El Tribunal Supremo ha dado un fuerte varapalo a la organización de productores Opmega al confirmar casi punto por punto el fallo de la Audiencia Nacional que en el 2015 dio por buena la sanción impuesta en el 2011 por la Comisión Nacional de la Competencia (CNC) contra quince agrupaciones de mejilloneros al considerar probado que pactaron precios y se repartieron el mercado durante once años (desde 1997 al 2008).

Las multas a esa quincena de entidades sumaban un total de 1,8 millones, de los que 901.518,16 euros recayeron sobre Opmega, que entonces agrupaba al 80 % de los productores gallegos. La organización recurrió en casación al Supremo, que acaba de desestimar sus pretensiones.

El alto tribunal comparte con la Audiencia Nacional que la coordinación de los bateeiros no tenía por finalidad organizarse para atenuar los paros por mareas rojas, casar la oferta con la demanda, o buscar mejoras productivas -para lo que sí están autorizadas las prácticas coordinadas-, sino que considera acreditada «la existencia de acuerdos para el reparto del mercado de mejillón en Galicia y la fijación de condiciones comerciales y precios, entre 1997 y 2008, por parte de asociaciones mayoritarias, que para asegurar su cumplimiento han recurrido con frecuencia al intercambio de información confidencial y a emplear mecanismos de control que, en determinados momentos, han llegado a concretarse en boicots y represalias contra otros productores que rechazaban seguir los acuerdos.

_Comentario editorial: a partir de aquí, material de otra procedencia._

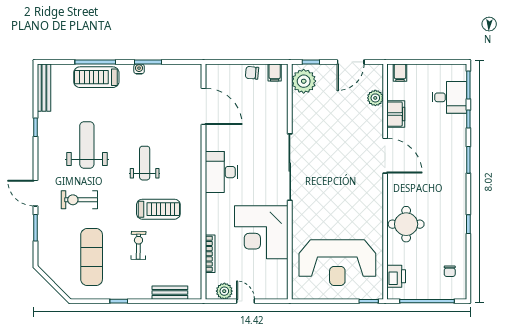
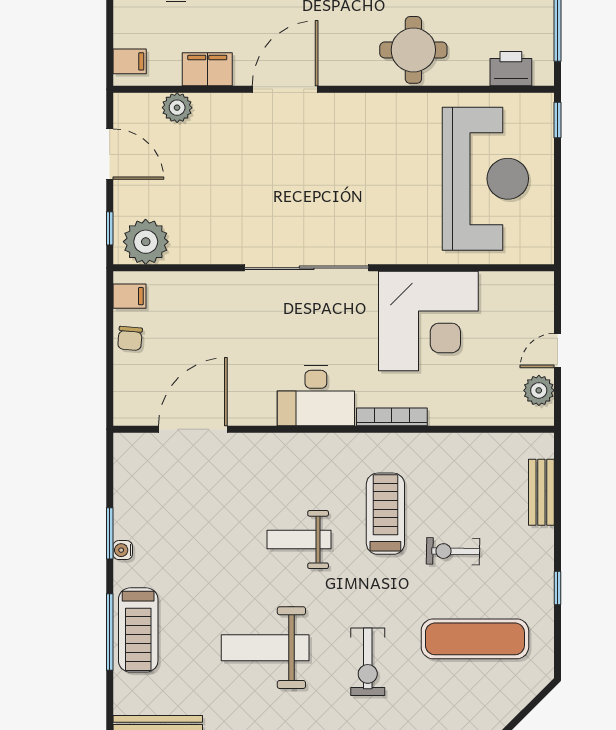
bookcase: (210, 254) -> (392, 417), moved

Apreciaciones «subjetivas»

Por más que la defensa de Opmega alega que la sentencia de la Audiencia está basada en apreciaciones subjetivas y se aferra a que las organizaciones de productores están respaldadas por ley para emprender acciones que adecúen la oferta a la demanda en calidad y cantidad y mejoren la renta de los bateeiros mediante la estabilización de los precios del mercado, el Supremo tumba el argumento recordando que los denunciados «fijaron precios de venta y acordaron el reparto de la producción, con intercambio de información detallada acerca de su producción y medidas de presión, como paralizaciones de suministro de mejillón a la industria, sin justificar la necesidad de estas conductas para alcanzar ese objetivo». Tampoco prosperó el argumento de la prescripción de las actuaciones que esgrimía Opmega -pues el Supremo cree que se trata de una infracción continuada-, ni la excesiva dilación entre la fase de solicitud de información tras la denuncia de los conserveros y la incoación del expediente por parte de Competencia, dado que recuerda que el plazo de 18 meses rige entre el inicio del procedimiento y la resolución del mismo, no entre la instrucción y la apertura del expediente.

Que la Xunta estuviese al tanto e incluso apoyase las medidas para fijar precios no quiere decir, según el Supremo, que se vulnerase la «confianza legítima» y tampoco acepta la falta de intencionalidad que alega Opmega, pues lideró la práctica ilegal durante once años. Ese liderazgo sirve al tribunal para argumentar la proporcionalidad de la multa, que se quedará en 901.588,16 euros, después de que se renunciara a «la posibilidad de incrementar la multa hasta el 10% de las ventas, que podría alcanzar la suma de 2,5 millones de euros.